- **INSTRUCTION**
Copy word for word the part of the passage below on higher education that starts at "Needless to say, this" and runs up to and including "attending a university.".

- **DOCUMENT TEXT**
Needless to say, this diversity quest isn’t the only factor driving the admission of students unqualified for university-level work. Colleges and universities have skillfully promoted the seductive notion that everybody should go to college — indeed, that all have a right to go to college. For decades, the number of students taking remedial courses has been rising; in the CSU system, it is now more than half the entire student body. These courses were once prerequisites for attending a university.

Shortsighted utilitarianism has always been a threat to liberal education. Starting in the 1920s, many universities, following the lead of the University of Chicago, created the General Education core curriculum to offset the narrow specialization that increasingly characterized higher education. The GE requirements, which included courses in art, history, and philosophy, would give students a simulacrum of a broader liberal education and complement their more utilitarian degrees. But the plan failed miserably. Academic departments, particularly those with few students, see the GE courses as cash cows and try to get as many of their courses as possible into the GE curriculum. These courses tend to be narrowly focused within their disciplines. At CSU, for example, students can satisfy their GE requirement in Arts and Humanities by taking Introduction to Hmong or American Sign Language. Another GE area — Social, Political, and Economic Institutions and Behavior — includes courses like Africana Cultures and Images and Introduction to Asian Americans. Any unified, coherent experience of the humanities winds up lost in the disjointed variety of the material.

- **DATA SEGMENT**
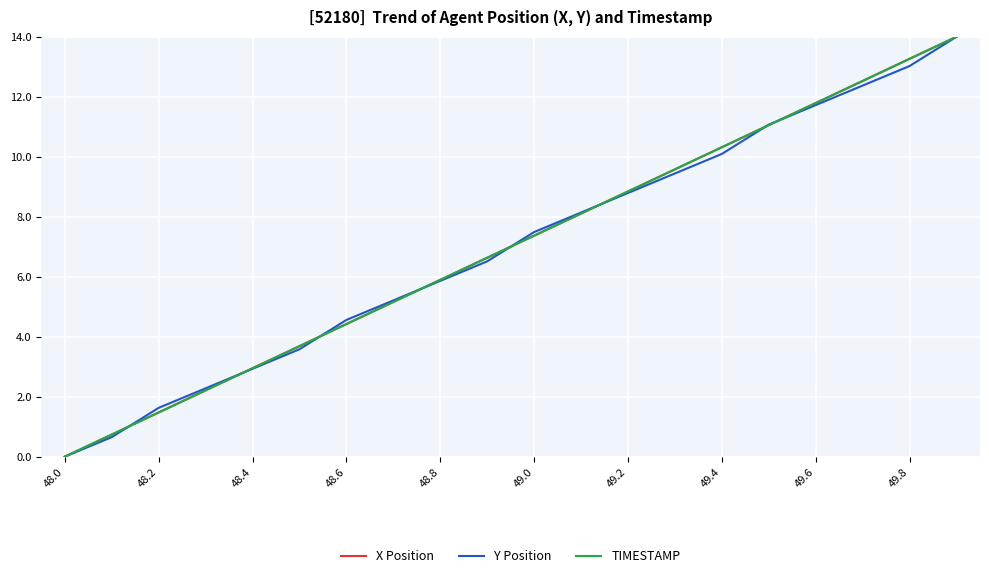

What is the maximum value shown in the chart?

14.0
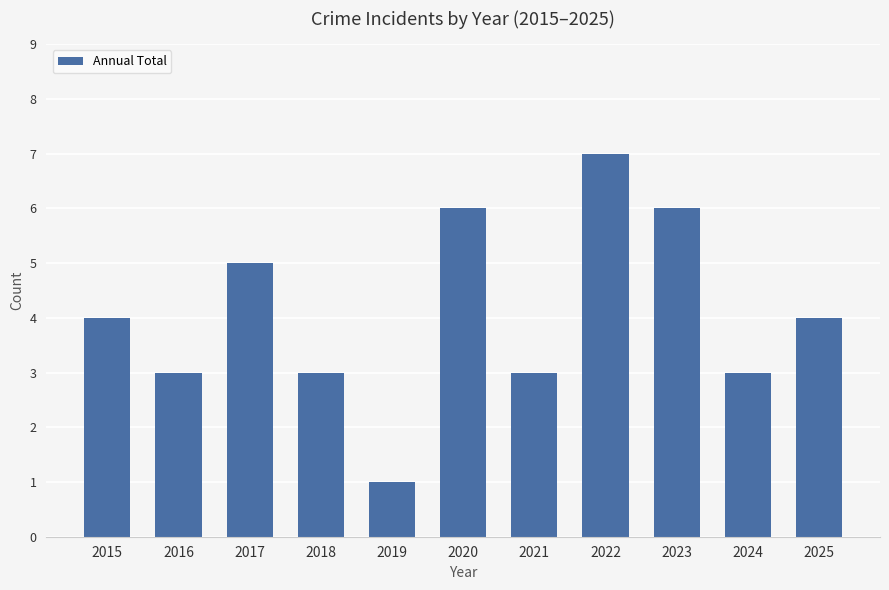

How many distinct data groups are displayed?

1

- **ANSWER SPACE**
Needless to say, this diversity quest isn’t the only factor driving the admission of students unqualified for university-level work. Colleges and universities have skillfully promoted the seductive notion that everybody should go to college — indeed, that all have a right to go to college. For decades, the number of students taking remedial courses has been rising; in the CSU system, it is now more than half the entire student body. These courses were once prerequisites for attending a university.